Welche Rolle spielen die Wochenmärkte in einer Gesamtstrategie zur Aufwertung der Frankfurter Innenstadt?
Erst in jüngster Zeit wurden Wochenmärkte wieder verstärkt als Instrument zur Belebung und Stärkung von Innenstädten und Stadtteilzentren entdeckt. Sie erweitern das Angebot des stationären Handels und ziehen kaufkräftige konsumbewusste Kunden an. Laut Cimamonitor „Deutschlandstudie Innenstadt 24“ fanden knapp 38 Prozent der Bewohner den eigenen Wochenmarkt gut oder sehr gut. Die Bedeutung der Wochenmärkte für den stationären Einzelhandel in den Kernstädten ist mittlerweile unbestritten. Dabei dient der Wochenmarkt als Ergänzung zum Sortiment der Einzelhandelsgeschäfte sowie als Frequenzbringer und Kundenmagnet.
Welche Trends und Entwicklungen zeichnen sich im Wochenmarktgeschehen für die nächsten Jahre ab?

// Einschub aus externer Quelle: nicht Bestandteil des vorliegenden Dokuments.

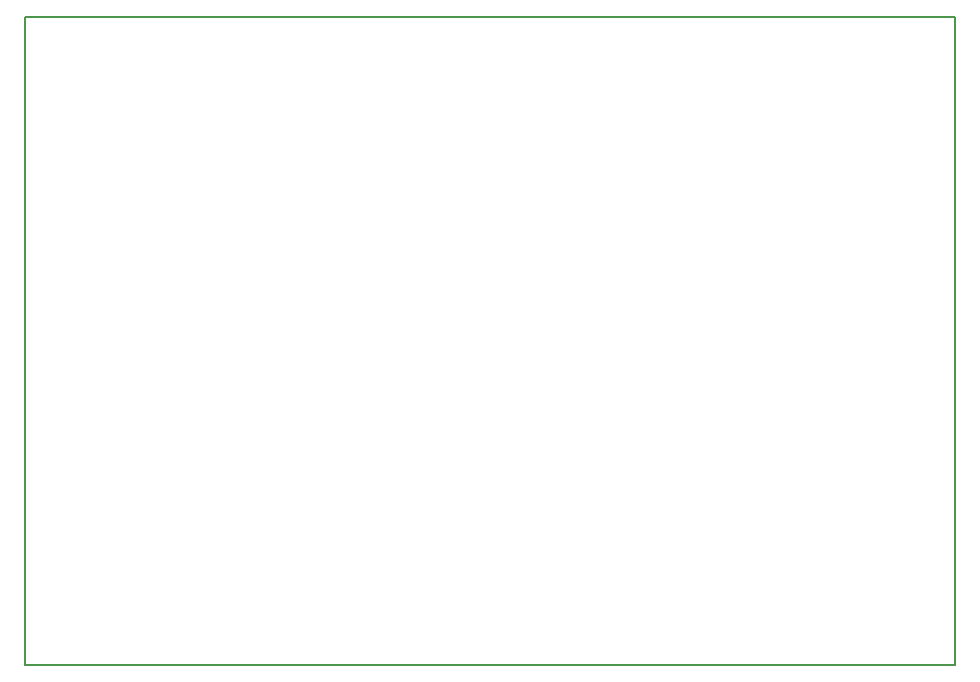
<source format=gm1>
G04 MADE WITH FRITZING*
G04 WWW.FRITZING.ORG*
G04 DOUBLE SIDED*
G04 HOLES PLATED*
G04 CONTOUR ON CENTER OF CONTOUR VECTOR*
%ASAXBY*%
%FSLAX23Y23*%
%MOIN*%
%OFA0B0*%
%SFA1.0B1.0*%
%ADD10R,3.111100X2.166660*%
%ADD11C,0.008000*%
%ADD10C,0.008*%
%LNCONTOUR*%
G90*
G70*
G54D10*
G54D11*
X8Y2159D02*
X3111Y2159D01*
X3111Y0D01*
X8Y0D01*
X8Y2159D01*
D02*
G04 End of contour*
M02*
</source>
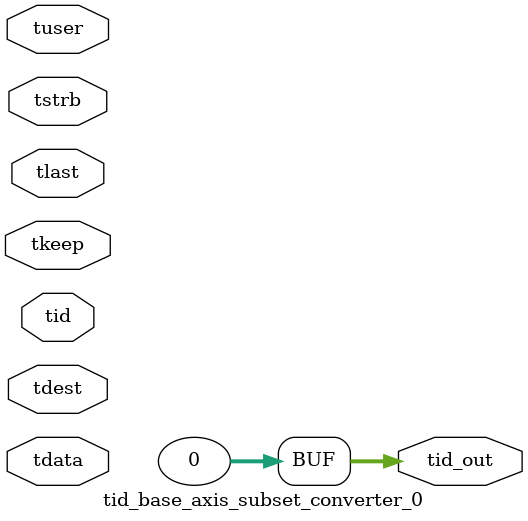
<source format=v>


`timescale 1ps/1ps

module tid_base_axis_subset_converter_0 #
(
parameter C_S_AXIS_TID_WIDTH   = 1,
parameter C_S_AXIS_TUSER_WIDTH = 0,
parameter C_S_AXIS_TDATA_WIDTH = 0,
parameter C_S_AXIS_TDEST_WIDTH = 0,
parameter C_M_AXIS_TID_WIDTH   = 32
)
(
input  [(C_S_AXIS_TID_WIDTH   == 0 ? 1 : C_S_AXIS_TID_WIDTH)-1:0       ] tid,
input  [(C_S_AXIS_TDATA_WIDTH == 0 ? 1 : C_S_AXIS_TDATA_WIDTH)-1:0     ] tdata,
input  [(C_S_AXIS_TUSER_WIDTH == 0 ? 1 : C_S_AXIS_TUSER_WIDTH)-1:0     ] tuser,
input  [(C_S_AXIS_TDEST_WIDTH == 0 ? 1 : C_S_AXIS_TDEST_WIDTH)-1:0     ] tdest,
input  [(C_S_AXIS_TDATA_WIDTH/8)-1:0 ] tkeep,
input  [(C_S_AXIS_TDATA_WIDTH/8)-1:0 ] tstrb,
input                                                                    tlast,
output [(C_M_AXIS_TID_WIDTH   == 0 ? 1 : C_M_AXIS_TID_WIDTH)-1:0       ] tid_out
);

assign tid_out = {1'b0};

endmodule


</source>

In Frankfurt sind die Marktkunden jünger geworden, weil sich in den vergangenen Jahren viele Familien dem Markt zugewandt haben. Dementsprechend wird die Nähe zu Wochenmärkten zunehmend ein Kriterium bei der Wohnungs- oder Arbeitsplatzsuche. Der Wochenmarkt hat eine Versorgungsfunktion, aber funktioniert verstärkt in Symbiose mit anderen Nutzungen. Die Menschen gehen auf den Markt, aber auch ins Café, shoppen oder ins Kino. Dadurch entstehen Kopplungseffekte. Grundsätzlich ist eine weitere Verschiebung zugunsten der sozialen Funktionen auf Wochenmärkten für die Zukunft zu erwarten.